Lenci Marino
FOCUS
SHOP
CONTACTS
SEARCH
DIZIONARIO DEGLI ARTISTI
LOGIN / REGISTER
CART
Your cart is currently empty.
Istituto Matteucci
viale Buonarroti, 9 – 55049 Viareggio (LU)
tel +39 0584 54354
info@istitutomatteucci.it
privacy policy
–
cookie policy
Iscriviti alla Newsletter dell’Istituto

__ABOUT THIS EXERCISE__.
Give the lines of the entries above as a numbered list, leaving out any blank lines.

__RESULT FOR THIS EXERCISE__.
1. Lenci Marino
2. FOCUS
3. SHOP
4. CONTACTS
5. SEARCH
6. DIZIONARIO DEGLI ARTISTI
7. LOGIN / REGISTER
8. CART
9. Your cart is currently empty.
10. Istituto Matteucci
11. viale Buonarroti, 9 – 55049 Viareggio (LU)
12. tel +39 0584 54354
13. info@istitutomatteucci.it
14. privacy policy
15. –
16. cookie policy
17. Iscriviti alla Newsletter dell’Istituto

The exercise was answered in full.